◆ **Task**: Give back only the lines in the records below from the one with "coming soon ..._" to the one with "What is the", both inclusive, word for word.

◆ **Information shown**:
--- START ---
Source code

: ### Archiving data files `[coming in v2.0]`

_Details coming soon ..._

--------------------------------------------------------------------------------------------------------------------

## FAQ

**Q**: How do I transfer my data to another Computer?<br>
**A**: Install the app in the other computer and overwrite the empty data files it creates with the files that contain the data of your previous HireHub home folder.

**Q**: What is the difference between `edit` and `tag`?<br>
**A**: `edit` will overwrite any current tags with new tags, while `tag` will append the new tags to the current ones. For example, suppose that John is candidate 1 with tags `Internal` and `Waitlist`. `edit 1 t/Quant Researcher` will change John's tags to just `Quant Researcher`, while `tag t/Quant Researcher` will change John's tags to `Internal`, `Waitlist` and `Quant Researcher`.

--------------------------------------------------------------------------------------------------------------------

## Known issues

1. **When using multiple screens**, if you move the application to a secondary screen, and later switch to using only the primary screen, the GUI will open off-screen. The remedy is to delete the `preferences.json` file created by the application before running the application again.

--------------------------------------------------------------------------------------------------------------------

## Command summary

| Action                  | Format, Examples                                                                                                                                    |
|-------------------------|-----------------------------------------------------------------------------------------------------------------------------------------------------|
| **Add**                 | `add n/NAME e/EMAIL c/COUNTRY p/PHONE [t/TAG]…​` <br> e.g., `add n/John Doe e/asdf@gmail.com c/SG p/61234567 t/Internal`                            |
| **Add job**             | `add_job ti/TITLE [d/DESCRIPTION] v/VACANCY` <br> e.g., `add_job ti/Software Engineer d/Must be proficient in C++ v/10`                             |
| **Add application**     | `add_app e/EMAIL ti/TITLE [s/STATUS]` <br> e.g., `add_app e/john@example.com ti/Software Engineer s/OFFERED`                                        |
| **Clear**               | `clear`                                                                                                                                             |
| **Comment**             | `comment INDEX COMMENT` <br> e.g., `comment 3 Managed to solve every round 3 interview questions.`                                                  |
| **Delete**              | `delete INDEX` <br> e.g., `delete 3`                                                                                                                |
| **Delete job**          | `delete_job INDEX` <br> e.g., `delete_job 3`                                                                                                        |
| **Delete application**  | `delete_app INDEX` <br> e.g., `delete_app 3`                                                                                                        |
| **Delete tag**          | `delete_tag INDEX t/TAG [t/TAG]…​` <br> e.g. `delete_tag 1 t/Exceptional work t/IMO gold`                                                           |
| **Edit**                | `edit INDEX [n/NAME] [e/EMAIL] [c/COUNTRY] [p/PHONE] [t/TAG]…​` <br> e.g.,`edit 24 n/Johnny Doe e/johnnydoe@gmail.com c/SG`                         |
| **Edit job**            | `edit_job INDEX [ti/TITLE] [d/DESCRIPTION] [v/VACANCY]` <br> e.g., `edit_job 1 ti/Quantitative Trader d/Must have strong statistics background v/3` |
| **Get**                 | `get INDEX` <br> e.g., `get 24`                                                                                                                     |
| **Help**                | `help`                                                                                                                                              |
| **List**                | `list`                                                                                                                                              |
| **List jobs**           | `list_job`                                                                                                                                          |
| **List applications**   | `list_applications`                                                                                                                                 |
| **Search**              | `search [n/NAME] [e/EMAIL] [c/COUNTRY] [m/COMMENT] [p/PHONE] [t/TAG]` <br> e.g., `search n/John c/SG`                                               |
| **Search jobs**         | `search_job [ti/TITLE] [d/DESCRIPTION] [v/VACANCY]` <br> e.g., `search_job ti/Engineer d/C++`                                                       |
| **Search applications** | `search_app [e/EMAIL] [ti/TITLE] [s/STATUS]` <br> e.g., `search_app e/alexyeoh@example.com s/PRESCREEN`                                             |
--- END ---
--- START ---
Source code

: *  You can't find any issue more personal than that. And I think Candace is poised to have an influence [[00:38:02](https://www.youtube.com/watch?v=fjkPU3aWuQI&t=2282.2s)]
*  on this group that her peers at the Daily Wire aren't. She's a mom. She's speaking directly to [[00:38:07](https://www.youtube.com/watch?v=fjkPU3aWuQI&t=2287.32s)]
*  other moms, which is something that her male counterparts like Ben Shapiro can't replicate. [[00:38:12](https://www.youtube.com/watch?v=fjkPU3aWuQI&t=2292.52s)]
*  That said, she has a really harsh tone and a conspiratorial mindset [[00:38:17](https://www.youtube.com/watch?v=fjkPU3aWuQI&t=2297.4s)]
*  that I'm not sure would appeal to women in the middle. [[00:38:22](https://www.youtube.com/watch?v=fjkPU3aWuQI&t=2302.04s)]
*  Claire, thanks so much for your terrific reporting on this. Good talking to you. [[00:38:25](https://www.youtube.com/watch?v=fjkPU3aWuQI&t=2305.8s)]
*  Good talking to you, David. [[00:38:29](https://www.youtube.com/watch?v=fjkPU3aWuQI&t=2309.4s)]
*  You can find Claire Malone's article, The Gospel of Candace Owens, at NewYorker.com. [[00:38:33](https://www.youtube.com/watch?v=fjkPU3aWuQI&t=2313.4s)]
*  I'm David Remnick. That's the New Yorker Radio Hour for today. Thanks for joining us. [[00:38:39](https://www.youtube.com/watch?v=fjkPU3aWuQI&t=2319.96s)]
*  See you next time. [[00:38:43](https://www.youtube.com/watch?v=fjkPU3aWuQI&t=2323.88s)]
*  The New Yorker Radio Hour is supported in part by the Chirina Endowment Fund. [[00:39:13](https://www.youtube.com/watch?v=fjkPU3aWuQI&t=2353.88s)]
--- END ---
◆ **Answer for this exercise**:
_Details coming soon ..._

--------------------------------------------------------------------------------------------------------------------

## FAQ

**Q**: How do I transfer my data to another Computer?<br>
**A**: Install the app in the other computer and overwrite the empty data files it creates with the files that contain the data of your previous HireHub home folder.

**Q**: What is the difference between `edit` and `tag`?<br>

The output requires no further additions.